:: PROMPT 1 ::
Using the tractor forum thread, answer each question on its own line:
(a) What weight is listed for the Kubota LX3310?
(b) What torque figure does Tractor Data give for the John Deere 3038E?
(c) What formula for horsepower is posted in the thread?
:: PROMPT 2 ::
Pick up the tractor forum thread after its final post and write what comes next.

:: TEXT BLOCK ::
######
How Does This Work? Voodoo Engineering?

[Cahaba Valley Farm]

I was comparing the specs between a John Deere 3038E and a Kubota LX3310 and I'm not understanding how these numbers work. If anybody has any ideas please share them.

John Deere 3038E:
Engine Torque at rated speed: 77.2 ft-lbs
Rated Speed/RPM: 2500
Engine horsepower: 37.2
PTO horsepower: 30
Weight: 2,222 lbs

Kubota LX3310:
Engine Torque at rated speed: 77.7 ft-lbs
Rated Speed/RPM: 2500
Engine horsepower: 30.8
PTO horsepower: 27
Weight: 1,918 lbs

 

[Midniteoyl]

I was comparing the specs between a John Deere 3038E and a Kubota LX3310 and I'm not understanding how these numbers work. If anybody has any ideas please share them.

John Deere 3038E:
Engine Torque at rated speed: 77.2 ft-lbs
Engine horsepower: 37.2
PTO horsepower: 30
Weight: 2,222 lbs

Kubota LX3310:
Engine Torque at rated speed: 77.7 ft-lbs
Engine horsepower: 30.8
PTO horsepower: 27
Weight: 1,918 lbs

The JD's torque is 88.5lb-ft according to Tractor Data

TractorData.com John Deere 3038E tractor engine information

www.tractordata.com

But 77.2 according to JD themselves, so...

 

[LouNY]

One very important figure is left;
what rpm did they get these numbers at.

 

[4570Man]

You need rpm and torque to establish HP. More RPM at the same torque equals more hp.

 

[deezler]

the formula is:

HP = Torque x RPM / 5252

For torque in lbf-ft. So you can have torque and hp peaks at different engine rpm depending on specs snd tuning.

why are you looking at sub 2000 pound tractors now? After all that ranting in your other thread, lol.

 

[jaydee325]

HP = Torque x RPM / 5252

Here is the derivation of this formula.

LINK

 

[Doughknob]

I was comparing the specs between a John Deere 3038E and a Kubota LX3310 and I'm not understanding how these numbers work. If anybody has any ideas please share them.

John Deere 3038E:
Engine Torque at rated speed: 77.2 ft-lbs
Engine horsepower: 37.2
PTO horsepower: 30
Weight: 2,222 lbs

Kubota LX3310:
Engine Torque at rated speed: 77.7 ft-lbs
Engine horsepower: 30.8
PTO horsepower: 27
Weight: 1,918 lbs

How they work? What do u mean?
Ideas? About what

Your signature phrase there suggest you know what torque is. So what are you asking?

 

[CobyRupert]

If “rated speed” is engine rpms when the PTO is turning at a standardized 540 rpm that most attachments operate at, it means the Deere’s engine is turning at a faster rpm to get the 540 rpm at the PTO.
######
:: DATA EXCERPTS ::
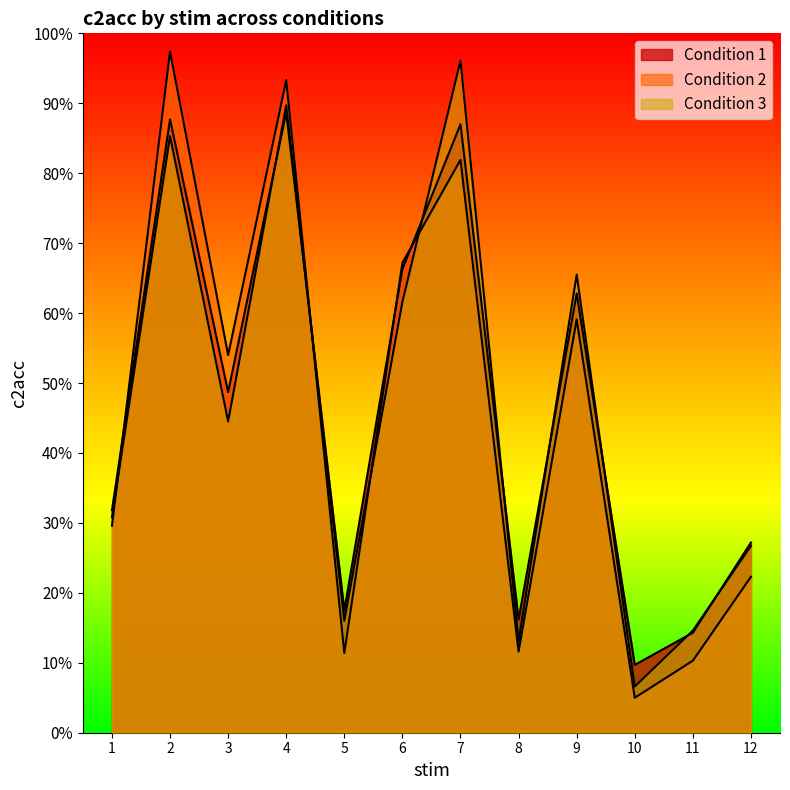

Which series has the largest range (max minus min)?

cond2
######
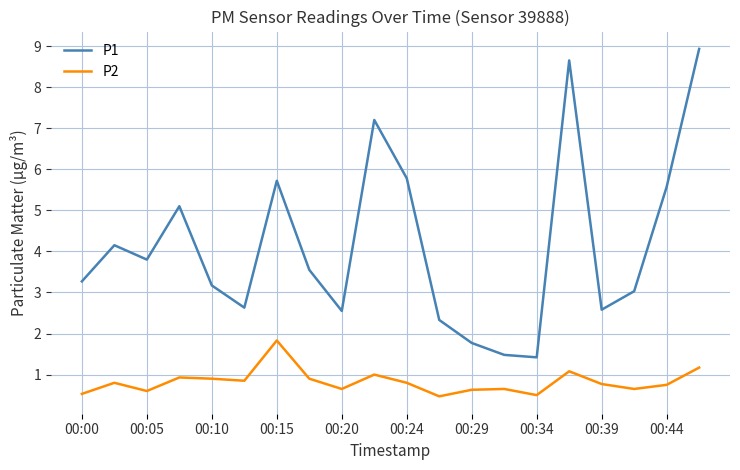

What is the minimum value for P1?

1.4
######
:: EXERCISE RESULT 1 ::
(a) 1,918 lbs
(b) 88.5 lb-ft
(c) HP = Torque x RPM / 5252

:: EXERCISE RESULT 2 ::
Like others say:
(Horse) power = Torque x RPM
(don’t worry about the other numbers in the formula. They’re just conversion factors for keeping the units (Hp, foot-pounds, minutes, seconds, etc..) straight.

So if 2 tractors have the same torque, but one outputs more horsepower, it’s engine rpms must be higher at “rated speed”.

“Rated speed” is the undefined, confusing term in the above info.

Example your weedwacker turning at 12,000 rpm may have the same horsepower rating as an electric motor turning 1200 rpms, but it’s going to have 1/10th the torque.

 

[Jchonline]

What part of it are you having problems with?

 

[rScotty]

I was comparing the specs between a John Deere 3038E and a Kubota LX3310 and I'm not understanding how these numbers work. If anybody has any ideas please share them.

John Deere 3038E:
Engine Torque at rated speed: 77.2 ft-lbs
Engine horsepower: 37.2
PTO horsepower: 30
Weight: 2,222 lbs

Kubota LX3310:
Engine Torque at rated speed: 77.7 ft-lbs
Engine horsepower: 30.8
PTO horsepower: 27
Weight: 1,918 lbs

I think the problem is that you may be expecting that JD's "rated speed" is the same as Kubota's. It may be that both use the same RPM for rated speed, but it doesn't have to be the same and if it was it would be a coincidence.
In this case it looks to me like JD's engine is set up to produce their torque figure at a rated speed that is slightly higher than the Kubota's. There could be as much as a couple hundred RPMs difference.

If so, and the torque is the same, then when we calculate HP using HP = torque times RPM we get different HP.

Does that help?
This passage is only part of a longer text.